We were on our way to Mt. Rekakku. It had been a while since I'd been there. I currently was wondering how Kouji was doing in my rightful place.

And whether she had come back. If she had, I would get an earful when I got there. Sure, her voice could be beautiful, but that just meant that her vocals were strong, which did not help my predicament. I wondered if she still went out on raids with the guys. Or whether the hideout was clean thanks to her as it always had been when I was there. And most of all, I wondered if she would still like me despite me being away so long.

I sighed. Nuriko looked up from where he sat.

"Tasuki? Why so downhearted?" said Nuriko. He was eating an apple. I smiled. Despite the many changes that had happened, he always seemed to stay on top of things. Always had a smile hidden for some awful day when we were all feeling downcast. I envied him.

"I'm fine." I looked up and tried to smile. I could tell he could see right through my facade of happiness, though he said nothing. How could I be fine when I could have my heart stamped upon again? Though I would remain quiet about it, I could not help worrying that this would not work out.

But what was I thinking? My duties as a seishi came first, not my baka emotions!! Why was my heart all weird over a normal girl? This wasn't like me. I'd never worried so much over anything, and the things I did worry about were far more serious. I sighed once again, and tried to get rid of my cloud of melancholy over my head.

My main concern should have been will she join us if she's the right person, but I could not think of that at the moment. My emotions had taken over.

That's why I hate love and that kind of emotion. It always seems to get the best of me. Yeah, sure, some people would recommend it for a rainy day or any day for that matter, but I knew that love really had a mind of its own and with love comes the unspeakable pain of loss and heartbreak.

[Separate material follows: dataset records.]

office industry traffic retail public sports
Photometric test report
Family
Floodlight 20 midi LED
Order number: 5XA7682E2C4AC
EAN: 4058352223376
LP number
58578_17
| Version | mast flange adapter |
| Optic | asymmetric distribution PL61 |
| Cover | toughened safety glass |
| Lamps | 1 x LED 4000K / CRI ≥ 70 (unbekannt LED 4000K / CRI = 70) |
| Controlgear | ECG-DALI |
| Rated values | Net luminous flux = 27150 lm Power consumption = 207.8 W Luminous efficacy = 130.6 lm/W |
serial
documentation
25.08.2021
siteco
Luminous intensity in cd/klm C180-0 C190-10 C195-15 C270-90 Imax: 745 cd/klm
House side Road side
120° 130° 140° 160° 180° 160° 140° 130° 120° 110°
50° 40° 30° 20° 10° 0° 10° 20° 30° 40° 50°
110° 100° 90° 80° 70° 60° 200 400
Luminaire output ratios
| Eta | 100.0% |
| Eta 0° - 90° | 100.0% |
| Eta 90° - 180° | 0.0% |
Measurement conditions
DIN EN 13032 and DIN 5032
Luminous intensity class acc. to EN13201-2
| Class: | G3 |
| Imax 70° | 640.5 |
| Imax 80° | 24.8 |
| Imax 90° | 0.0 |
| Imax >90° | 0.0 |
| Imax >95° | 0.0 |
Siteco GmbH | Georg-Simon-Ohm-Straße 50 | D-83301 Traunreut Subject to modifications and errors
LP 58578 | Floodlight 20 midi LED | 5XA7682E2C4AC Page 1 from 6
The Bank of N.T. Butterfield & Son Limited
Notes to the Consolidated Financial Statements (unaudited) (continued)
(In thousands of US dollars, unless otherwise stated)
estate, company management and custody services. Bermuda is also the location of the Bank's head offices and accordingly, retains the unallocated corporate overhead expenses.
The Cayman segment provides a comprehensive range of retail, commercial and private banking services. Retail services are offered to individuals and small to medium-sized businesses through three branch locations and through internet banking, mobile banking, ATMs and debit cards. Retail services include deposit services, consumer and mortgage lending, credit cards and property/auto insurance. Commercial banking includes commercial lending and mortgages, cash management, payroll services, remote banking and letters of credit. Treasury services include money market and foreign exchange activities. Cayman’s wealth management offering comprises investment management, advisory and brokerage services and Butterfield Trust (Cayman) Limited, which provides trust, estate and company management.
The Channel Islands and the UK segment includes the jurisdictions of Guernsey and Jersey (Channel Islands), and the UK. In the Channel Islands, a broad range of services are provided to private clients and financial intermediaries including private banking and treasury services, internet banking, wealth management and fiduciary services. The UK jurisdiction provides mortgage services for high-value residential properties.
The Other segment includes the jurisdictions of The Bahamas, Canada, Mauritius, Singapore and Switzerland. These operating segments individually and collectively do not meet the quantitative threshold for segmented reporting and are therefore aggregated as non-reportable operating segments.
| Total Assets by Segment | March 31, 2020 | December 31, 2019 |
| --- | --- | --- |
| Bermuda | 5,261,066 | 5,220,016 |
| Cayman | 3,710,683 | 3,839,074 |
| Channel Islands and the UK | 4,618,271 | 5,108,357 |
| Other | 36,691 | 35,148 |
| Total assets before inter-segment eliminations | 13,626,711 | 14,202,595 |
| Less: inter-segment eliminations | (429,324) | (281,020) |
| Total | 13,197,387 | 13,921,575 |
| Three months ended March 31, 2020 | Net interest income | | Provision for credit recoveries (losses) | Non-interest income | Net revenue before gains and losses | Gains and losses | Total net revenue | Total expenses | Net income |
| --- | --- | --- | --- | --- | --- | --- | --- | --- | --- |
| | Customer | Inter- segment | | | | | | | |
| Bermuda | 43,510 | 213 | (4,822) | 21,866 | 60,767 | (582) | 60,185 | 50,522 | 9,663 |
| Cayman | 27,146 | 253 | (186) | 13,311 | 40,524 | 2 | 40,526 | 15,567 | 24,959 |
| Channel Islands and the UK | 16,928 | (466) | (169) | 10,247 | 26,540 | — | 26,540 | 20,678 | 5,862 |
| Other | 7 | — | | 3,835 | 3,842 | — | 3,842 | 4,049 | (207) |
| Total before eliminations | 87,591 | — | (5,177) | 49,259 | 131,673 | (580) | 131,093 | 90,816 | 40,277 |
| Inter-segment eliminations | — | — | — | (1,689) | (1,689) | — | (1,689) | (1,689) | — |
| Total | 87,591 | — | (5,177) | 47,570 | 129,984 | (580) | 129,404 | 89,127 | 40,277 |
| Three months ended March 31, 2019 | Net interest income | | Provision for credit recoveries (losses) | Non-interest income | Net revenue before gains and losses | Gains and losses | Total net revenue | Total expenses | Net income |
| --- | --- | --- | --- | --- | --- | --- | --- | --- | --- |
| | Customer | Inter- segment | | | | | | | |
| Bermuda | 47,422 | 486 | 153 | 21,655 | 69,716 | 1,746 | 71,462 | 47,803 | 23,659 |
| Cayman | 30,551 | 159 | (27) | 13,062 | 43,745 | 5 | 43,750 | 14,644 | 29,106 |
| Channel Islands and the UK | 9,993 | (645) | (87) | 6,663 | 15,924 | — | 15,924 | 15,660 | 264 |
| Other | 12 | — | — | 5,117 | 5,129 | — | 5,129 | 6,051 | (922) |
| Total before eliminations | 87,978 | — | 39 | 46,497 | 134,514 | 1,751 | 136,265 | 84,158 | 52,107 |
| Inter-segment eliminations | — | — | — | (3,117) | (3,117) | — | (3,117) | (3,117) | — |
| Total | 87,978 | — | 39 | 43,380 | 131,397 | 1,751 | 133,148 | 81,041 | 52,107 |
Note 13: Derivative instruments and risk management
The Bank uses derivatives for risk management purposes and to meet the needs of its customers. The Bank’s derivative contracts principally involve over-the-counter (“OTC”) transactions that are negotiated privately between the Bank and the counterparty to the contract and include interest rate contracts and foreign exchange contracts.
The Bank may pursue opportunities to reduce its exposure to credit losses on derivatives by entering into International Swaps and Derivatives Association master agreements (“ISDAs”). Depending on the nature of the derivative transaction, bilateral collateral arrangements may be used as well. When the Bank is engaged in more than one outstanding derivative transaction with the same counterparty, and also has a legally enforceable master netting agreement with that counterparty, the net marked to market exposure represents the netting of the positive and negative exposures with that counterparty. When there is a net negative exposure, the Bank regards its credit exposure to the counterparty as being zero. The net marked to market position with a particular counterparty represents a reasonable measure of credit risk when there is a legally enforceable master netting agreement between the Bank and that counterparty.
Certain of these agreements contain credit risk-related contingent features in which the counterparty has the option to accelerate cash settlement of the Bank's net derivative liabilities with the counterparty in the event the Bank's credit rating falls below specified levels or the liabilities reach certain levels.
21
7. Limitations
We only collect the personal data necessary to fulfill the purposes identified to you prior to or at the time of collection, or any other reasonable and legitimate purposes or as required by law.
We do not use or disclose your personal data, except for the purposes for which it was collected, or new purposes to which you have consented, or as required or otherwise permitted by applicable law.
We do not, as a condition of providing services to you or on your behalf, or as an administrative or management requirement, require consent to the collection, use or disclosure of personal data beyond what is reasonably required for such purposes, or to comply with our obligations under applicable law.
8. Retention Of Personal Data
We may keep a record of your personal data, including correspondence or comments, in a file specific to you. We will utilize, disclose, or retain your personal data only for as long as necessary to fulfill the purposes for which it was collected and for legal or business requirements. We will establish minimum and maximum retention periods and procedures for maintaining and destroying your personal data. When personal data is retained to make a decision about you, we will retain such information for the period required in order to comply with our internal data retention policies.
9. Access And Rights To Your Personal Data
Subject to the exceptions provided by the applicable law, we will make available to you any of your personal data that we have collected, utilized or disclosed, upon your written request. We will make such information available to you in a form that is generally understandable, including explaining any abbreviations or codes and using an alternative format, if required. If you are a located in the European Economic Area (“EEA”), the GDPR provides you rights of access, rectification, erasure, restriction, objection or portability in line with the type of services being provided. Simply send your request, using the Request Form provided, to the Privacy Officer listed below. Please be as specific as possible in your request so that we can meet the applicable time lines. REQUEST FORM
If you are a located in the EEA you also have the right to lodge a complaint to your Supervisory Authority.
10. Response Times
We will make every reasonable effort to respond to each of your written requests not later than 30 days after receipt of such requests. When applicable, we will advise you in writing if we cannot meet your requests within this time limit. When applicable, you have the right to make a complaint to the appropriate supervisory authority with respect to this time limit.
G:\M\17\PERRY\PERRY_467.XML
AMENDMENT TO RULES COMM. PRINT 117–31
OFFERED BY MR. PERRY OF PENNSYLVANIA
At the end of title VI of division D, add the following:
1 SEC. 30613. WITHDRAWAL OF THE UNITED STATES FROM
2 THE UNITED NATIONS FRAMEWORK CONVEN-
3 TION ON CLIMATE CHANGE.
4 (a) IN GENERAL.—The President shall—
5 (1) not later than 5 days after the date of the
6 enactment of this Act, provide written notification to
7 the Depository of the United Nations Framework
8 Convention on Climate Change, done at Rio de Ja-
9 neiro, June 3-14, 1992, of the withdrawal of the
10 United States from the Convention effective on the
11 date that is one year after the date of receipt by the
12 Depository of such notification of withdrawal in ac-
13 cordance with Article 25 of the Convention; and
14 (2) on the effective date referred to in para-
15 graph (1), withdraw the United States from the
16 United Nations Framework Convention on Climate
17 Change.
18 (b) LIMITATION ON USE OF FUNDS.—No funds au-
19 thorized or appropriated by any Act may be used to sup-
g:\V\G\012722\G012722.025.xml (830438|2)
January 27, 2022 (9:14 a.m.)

I had the sudden urge to just tell them all my problem. The seishi could be trusted even if I didn't believe it a worthy cause. After all, the other seishi had problems and they did not act this way. I decided that it would be a waste of breath, my dumb emotions weren't all that important.

* * *

We were finally nearing Mt. Rekakku. We could get there within the hour if we galloped, but I was not quite ready to deal with reality yet. For the last hour, Miaka slept next to Tamahome, Nuriko talked/flirted with the Emperor (sometimes I wondered if Hotohori was really aware of these things) , and Mits, his name is 2 long... sry! Chichiri, and Chiriko sat lost in thought.

They all looked the same as the last time we were together with the exception of Chiriko, who had grown somewhat taller. Maybe 4 or 5 inches. I pondered this along with the other thoughts hidden in the back of my mind.

Tamahome rode over to me looking concerned. I have misspelled looking about 6 times!! ARGH!

"What's wrong." He and I shared a special friendship where instead of actually looking I did it again!! like we were friends, we traded insults back and forth. So this concerned tone coming from him worried me.

"Nothing, really," I tried to portray in an offhand sort of voice. And then my emotions got the better of me. "It's just, I'm worried." I told him my story, about Kinaki, my broken heart, my concern of whether she would be mad, and if she was even going to be there.

He smiled at me. "You fell in love? I never would have guessed." Why, then, was his smile saying otherwise?

"Tamahome," I questioned. "You won't tell the others will you?"

"Course not! I won't unless I absolutely need to!!"

At the sound of his yelling, Miaka awoke.

"What's for breakfast?" she said eagerly.

"Tamahome!! You woke her up, you baka!!!!!"

"Oh..." Miaka said groggily. "We're almost there!!"

I smiled at her. It would be okay for now.